GPs was purified from baker’s yeast using a series of alkaline and acidic extraction steps as described (27). Five mg of dry GPs were swollen in 100 µg of diluted peptides and incubated for 2 hours at 4°C to allow diffusion of the peptides into the hollow GP cavity. In the case of GPs with more than one peptide inside, an equal amount of each peptide was added up to the total limit of 100 µg (e.g. for 2 peptides in the GP, 50 µg of each was added). The particles were frozen at -80°C and lyophilized. For the phagocytosis assay, the GPs were marked with FITC (1 mg/ml, fluorescein isothiocyanate isomer I, Sigma, St. Louis – MO, USA) for 30 min followed by repeated washes to remove residual dye.

The safety of the peptides was evaluated by cytotoxicity assay using the colorimetric reagent MTT (3-(4,5-dimethylthiazol-2-yl)-2,5-diphenyltetrazolium bromide; Invitrogen, USA) as the manufacturer recommends. JawsII cells (ATCC^® CRL-11904™, immature dendritic cell; monocyte - bone marrow from C57BL/6) were used. Untreated controls, or wells containing only the peptide diluents or cell culture medium were used (28). Peptides (HcP 1-4) were evaluated at a concentration of 10 µg per well, GP-HcP 1-4 and GP-HcP 2,3,4; 2,3 or 1,4 were tested at 5 µg per well. The effects of treatments on the cells were observed at 24 and 48 hours. The assay was performed as described by Kischkel et al. (29).

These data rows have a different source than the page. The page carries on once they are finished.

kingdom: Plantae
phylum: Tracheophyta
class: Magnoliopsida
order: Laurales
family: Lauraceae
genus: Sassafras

Spleens were harvested from mice on day 14 after infection and a single cell suspension was prepared using a 70 µm cell strainer. Cells were washed with RPMI and incubated in a red cell lysis buffer for 4 minutes. The cells were labeled with carboxyfluorescein succinimidyl ester (Invitrogen CellTrace CFSE Kit) according to the manufacturer’s instructions. Cells were centrifuged and suspended in cell culture media (RPMI 1640, 10% FBS, 1% penicillin/streptomycin, 20 mM HEPES, 1% sodium pyruvate, 1% MEM non-essential amino acids and 50 µM de 2-mercaptoethanol). Cells were adjusted at a density of 4x10⁶ cells/mL and 50 µL of the suspension were plated. 150 µL of media alone, or containing 10 µg HcP 1-4, 5 µg GP-HcP 1-4, 5 µg GP-HcP 2,3,4; 2,3 or 1,4, 5 µg GP empty or 2 µL phytohemagglutinin (PHA), were added to the cells. The plates were incubated at 37°C for 96 hours. Afterwards, the cell supernatants were removed to measure cytokine levels and the cells were stained with anti-CD3 (APC-Cy7), anti-CD4 (PE), anti-CD8 (PerCp) antibodies and evaluated by flow cytometry.

Cytokine levels were measured with an ELISA assay according to the manufacturer’s protocol. The cytokines assayed were IFN-γ, IL-4, IL-2 (BioLegend, San Diego, CA, USA) and IL-17A/F (LEGEND MAX, BioLegend, San Diego, CA, USA).